Gold took a deep breath, his eyes somewhere carefully between Lois and Clark, and Belle wordlessly slipped her hand into his, still holding the chipped teacup with her other hand. “We can’t cross the town line,” the pawnbroker admitted quietly, the sarcasm lading his tone little more than an afterthought. “Storybrooke is our prison. So, unless you choose to come back into town after leaving, there won’t be many opportunities for me to direct any threats your way.”
Lois and Clark exchanged another look; she could tell he wanted to agree to the deal.
“You’d better hurry,” Rumplestiltskin advised them, his momentary fragility banished when he shifted his weight. “I don’t usually make counter offers. A deal is a deal and I’ve given you my offer--our earlier agreement said only ‘two deals’; what those deals were to be about wasn’t clearly specified. My patience is dwindling and your bargaining chips aren’t as firmly in your hold as they were moments ago.”
Lois knew they had no choice, and it wasn’t like she was ever coming anywhere near this strange town again after she managed to get out of it, so she nodded, and Clark said, “Fine. It’s a deal.”

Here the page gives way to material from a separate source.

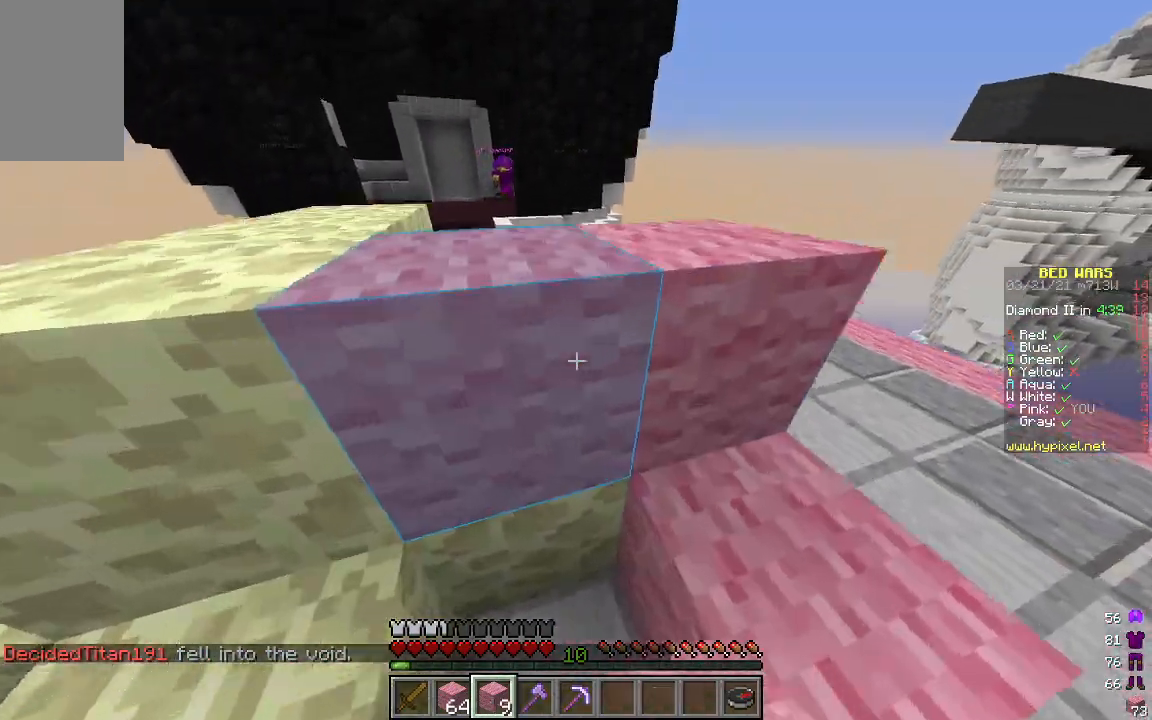
{"keys": ["a", "w"], "mouse": ["right"], "events": [[33, "mouse_right", "up"], [184, "a", "up"], [284, "a", "down"], [468, "mouse_right", "down"]]}
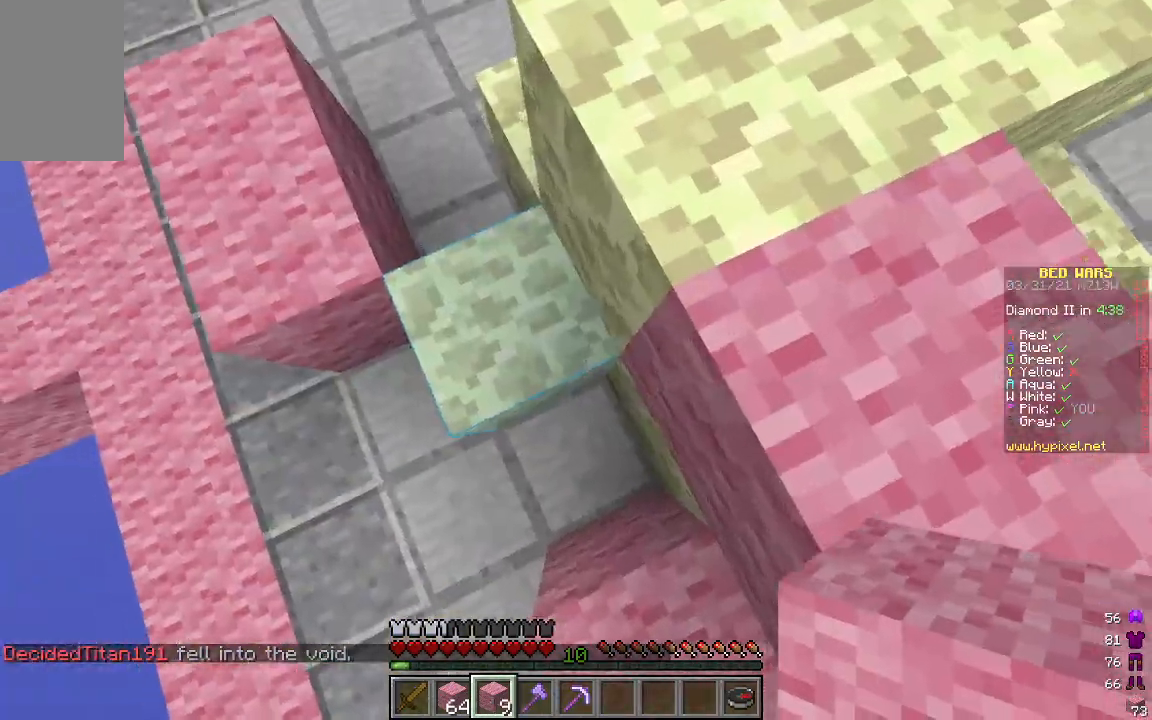
{"keys": ["d", "w"], "mouse": ["right"], "events": [[100, "a", "up"], [134, "mouse_right", "up"], [251, "mouse_right", "down"], [318, "d", "down"], [384, "mouse_right", "up"], [451, "mouse_right", "down"]]}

“Excellent.” Gold made that smile that wasn’t a smile again. “Now, the second deal: you never tell another soul about Storybrooke, its inhabitants, or anything connected to it, and I refrain from telling anyone else about the truth behind Superman.”

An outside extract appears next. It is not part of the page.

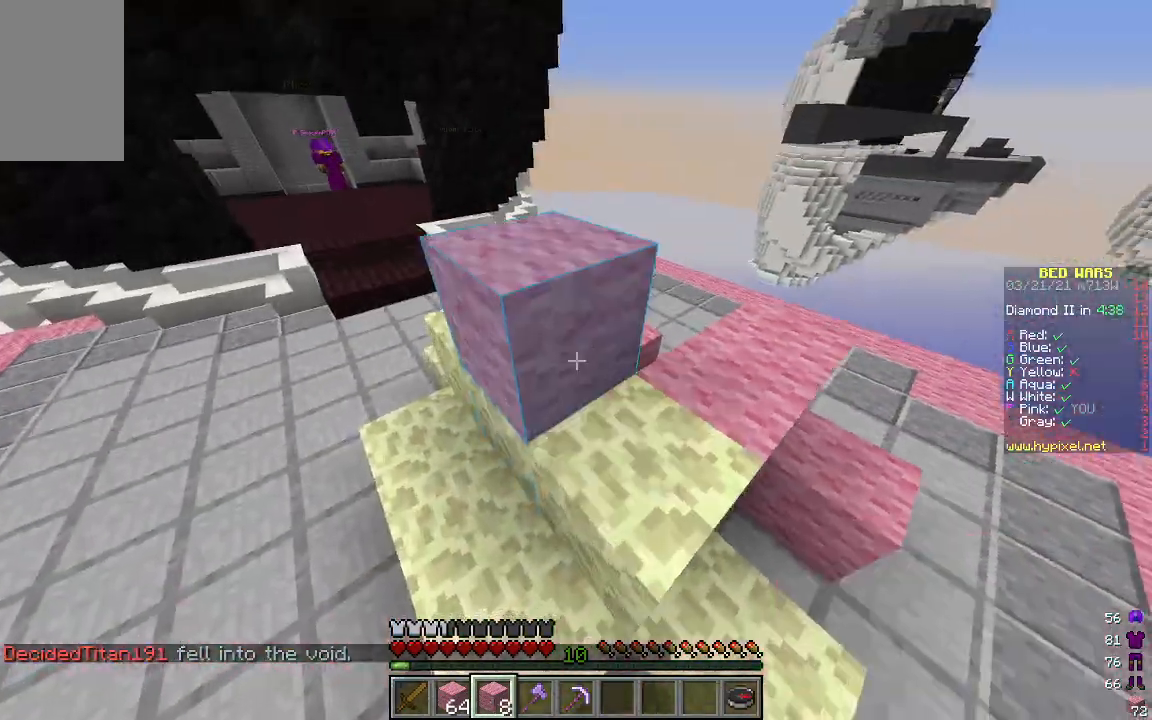
{"keys": ["a", "w"], "mouse": ["right"], "events": [[17, "d", "up"], [50, "a", "down"], [117, "mouse_right", "up"], [184, "mouse_right", "down"], [335, "mouse_right", "up"], [435, "mouse_right", "down"]]}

Lois felt Clark shift behind her, looked up to see him nod toward Rumplestiltskin’s companion. “What about Belle?”
Gold paused. Lois was expecting him to sigh and shrug and agree that she was part of their deal, but instead he looked down at Belle, stepped aside to let her move forward, and he softly asked, “Belle?”
The young woman frowned and darted a glance up to Rumplestiltskin, then shrugged with a small, pretty smile. “I’m afraid I don’t know much about Superman, or this world.” She looked at Clark, tilted her head as if to see him better from a different angle. “You use these magical abilities of yours to help people?”
“He does,” Lois asserted firmly. She could feel Clark’s gaze on her, but she focused her attention on Belle, on her blatant curiosity and understanding gaze. “Superman is a symbol, a man who does what others can’t, who saves those who would be lost otherwise. He’s hope for all of us, showing us what we should be doing, what we *could* be doing. He’s more powerful than we could ever hope to be, but he takes those powers and he uses them to fight for truth and justice. But the thing of it is…” And she had to pause because Clark was still watching her and she knew without even looking what his expression was--that part-proud, part-awed, and part-envious expression--and for once, for all time, she wanted to wipe that expression from his face. She didn’t want him to be envious of his alter ego or to feel as if he had to split himself into parts for *her*. She wanted him to know, without a doubt, that she loved him.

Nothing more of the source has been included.